Tarefa 1: Transcreva do texto sobre os heróis o trecho que começa em "No reino das" e segue até "disperso na noite!".

Texto fornecido:
════════════════════

Andam por aí, ululando pela noite densa, bandos de bruxas, sacolas vesperais de “Pão-por-Deus” e ainda os plangentes requiem’s nas saudades sepulcrais que se aproximam. Todavia, o pior de todos os ‘halloween’s’ é esse agoiro sem máscara que, nem passado um ano, faz segunda visita indesejável às nossas portas. É, por isso, um tempo de heróis aquele que nos coube viver. Em vários registos e múltiplas direcções caminham eles, muitas vezes anónimos, mas em todas as circunstâncias, corajosos, persistentes e, quase sempre, incompreendidos.
Em fim-de-semana, volto ao meu recanto pré-definido, para visualizar essoutro herói, tão imponente quanto ignoto, protótipo de tudo quanto de coerente e consequente o mundo produziu. Procuro-o, atravessando a alameda de tantos heróis, sempre verdes e robustos como os seculares embondeiros das florestas inexploradas. Entre eles, António Vieira, supremo de verbo e inquebrável de acção. Luther King e Mandela. Mais perto de nós, Hélder Câmara e António Ferreira Gomes, o do Porto, que afrontaram os ditadores, o primeiro no Brasil, o segundo em Portugal. E, para honra nossa e privilégio do planeta, o “Homem que veio do fim do mundo”, cuja palavra e exemplo têm abalado as estruturas viciadas de um mundo mergulhado na corrupção, na hipocrisia e na “economia que mata”.
No reino das sombras, senão mesmo nas novas catacumbas das velhas trevas do Vaticano, lá está o Homem, o Herói sem medo, com a sua voz frágil espadanando os mitos e os tronos, as aras e os baldaquinos onde nos querem fazer crer que está Deus, quando afinal não passam de bruxos e cadafalsos, ‘nomes com que o povo néscio se engana’. Grande Papa Francisco, Admirável, ‘Superstar’ de um mundo disperso na noite!

════════════════════

(Registos do conjunto de dados)
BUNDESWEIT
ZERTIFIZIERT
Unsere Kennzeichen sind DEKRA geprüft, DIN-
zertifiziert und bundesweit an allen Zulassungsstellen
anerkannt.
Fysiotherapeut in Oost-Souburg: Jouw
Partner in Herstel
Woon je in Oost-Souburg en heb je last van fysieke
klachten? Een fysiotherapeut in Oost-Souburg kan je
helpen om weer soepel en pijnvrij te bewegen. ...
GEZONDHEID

════════════════════

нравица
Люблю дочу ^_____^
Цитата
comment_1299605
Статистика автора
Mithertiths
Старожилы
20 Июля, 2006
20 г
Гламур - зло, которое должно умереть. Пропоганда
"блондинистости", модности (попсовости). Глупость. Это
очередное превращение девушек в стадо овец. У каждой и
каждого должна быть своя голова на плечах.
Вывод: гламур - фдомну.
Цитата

════════════════════

Tarefa 2: Localize nos registos todas as linhas em que aparece a palavra "Oost" e copie-as.

Resultado esperado 1:
No reino das sombras, senão mesmo nas novas catacumbas das velhas trevas do Vaticano, lá está o Homem, o Herói sem medo, com a sua voz frágil espadanando os mitos e os tronos, as aras e os baldaquinos onde nos querem fazer crer que está Deus, quando afinal não passam de bruxos e cadafalsos, ‘nomes com que o povo néscio se engana’. Grande Papa Francisco, Admirável, ‘Superstar’ de um mundo disperso na noite!

Resultado esperado 2:
Fysiotherapeut in Oost-Souburg: Jouw
Woon je in Oost-Souburg en heb je last van fysieke
klachten? Een fysiotherapeut in Oost-Souburg kan je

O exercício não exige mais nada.